Search the entries below for "pixels". Report each line where it occurs.

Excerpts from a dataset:

────────

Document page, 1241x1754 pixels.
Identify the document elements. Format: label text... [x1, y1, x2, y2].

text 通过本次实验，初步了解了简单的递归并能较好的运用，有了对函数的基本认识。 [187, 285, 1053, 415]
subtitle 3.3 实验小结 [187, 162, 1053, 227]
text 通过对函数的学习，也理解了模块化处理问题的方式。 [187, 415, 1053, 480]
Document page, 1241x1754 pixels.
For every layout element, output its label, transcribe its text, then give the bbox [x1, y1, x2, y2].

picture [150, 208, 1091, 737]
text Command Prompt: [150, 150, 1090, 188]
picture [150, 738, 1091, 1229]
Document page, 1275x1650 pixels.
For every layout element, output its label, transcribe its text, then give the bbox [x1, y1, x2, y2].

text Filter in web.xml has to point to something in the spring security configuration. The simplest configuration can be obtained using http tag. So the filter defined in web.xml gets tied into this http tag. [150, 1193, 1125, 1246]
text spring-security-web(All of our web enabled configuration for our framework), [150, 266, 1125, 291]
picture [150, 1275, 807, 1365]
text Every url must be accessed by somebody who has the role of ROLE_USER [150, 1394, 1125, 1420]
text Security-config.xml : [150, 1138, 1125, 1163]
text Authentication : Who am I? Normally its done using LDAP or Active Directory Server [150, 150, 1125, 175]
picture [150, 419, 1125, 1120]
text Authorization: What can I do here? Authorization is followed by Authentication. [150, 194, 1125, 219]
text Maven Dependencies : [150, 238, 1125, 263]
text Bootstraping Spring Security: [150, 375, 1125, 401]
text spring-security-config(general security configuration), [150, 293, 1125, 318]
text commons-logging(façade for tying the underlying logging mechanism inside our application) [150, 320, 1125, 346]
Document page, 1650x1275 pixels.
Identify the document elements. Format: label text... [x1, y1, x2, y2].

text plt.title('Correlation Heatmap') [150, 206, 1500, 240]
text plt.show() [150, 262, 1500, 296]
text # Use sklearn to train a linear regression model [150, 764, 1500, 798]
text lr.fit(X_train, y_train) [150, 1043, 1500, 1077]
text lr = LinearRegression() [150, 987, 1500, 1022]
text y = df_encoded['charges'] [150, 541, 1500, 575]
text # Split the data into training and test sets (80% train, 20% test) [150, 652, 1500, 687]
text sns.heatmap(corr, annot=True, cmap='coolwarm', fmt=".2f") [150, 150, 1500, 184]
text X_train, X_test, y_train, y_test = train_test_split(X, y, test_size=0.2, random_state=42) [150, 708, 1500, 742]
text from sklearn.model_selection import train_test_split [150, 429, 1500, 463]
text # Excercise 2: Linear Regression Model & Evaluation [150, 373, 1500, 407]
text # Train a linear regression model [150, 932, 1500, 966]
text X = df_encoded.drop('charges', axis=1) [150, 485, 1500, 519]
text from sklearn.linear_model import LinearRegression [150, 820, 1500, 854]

────────

Solved problem:
Document page, 1241x1754 pixels.
Document page, 1241x1754 pixels.
Document page, 1275x1650 pixels.
Document page, 1650x1275 pixels.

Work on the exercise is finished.